Before publishing this, I reached out to Sabina with a draft and we dug into the situation a bit further. I think in the end we agreed to disagree about the concept of her original article, but she did further clarify a few of the topics I hit on in this response:
“You’re right – to assert that blogging about solo female travel does a disservice to the global women’s fight for equality would not be quite right. 100% with you there.
But that’s not what I’m saying. Blogging about solo female travel is wonderful and should be encouraged. I read many of those blogs myself and deeply respect their creators. Again, it’s the *wording* I have issue with – never the actual content. If somebody was to write a post about “top x destinations where you’re least likely to be sexually harassed” that would be a different matter than a “top x destinations for solo female travellers”, in my eyes anyway.

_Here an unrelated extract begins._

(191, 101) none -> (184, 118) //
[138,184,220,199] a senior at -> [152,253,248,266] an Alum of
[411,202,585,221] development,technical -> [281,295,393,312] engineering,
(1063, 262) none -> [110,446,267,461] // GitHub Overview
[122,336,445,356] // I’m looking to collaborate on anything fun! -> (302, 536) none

I do *know* there’s a gender issue at play here. Of course I do. I just feel like putting too much emphasis on female employees being female actually draws the focus *away* from the work they’re doing and toward their gender. Which is not the point. I think we need to get women into fields where they’re underrepresented and then just show them rocking at their jobs. Otherwise we risk arguments of preferential treatment which I’ve often heard from men, along the lines of “she was only hired because they needed a woman”. Let’s show the world we’re not there to fill a quota, we’re there because we’re qualified and awesome.”
Personally, I understand the frustration felt that as women we are praised for undertaking certain roles precisely because the perception is that we are undertaking roles that are perceived as normal for men but out of the ordinary, or ‘brave’ for women.
But I approve of drawing the focus towards gender because then those women pave a path for the girls to come later.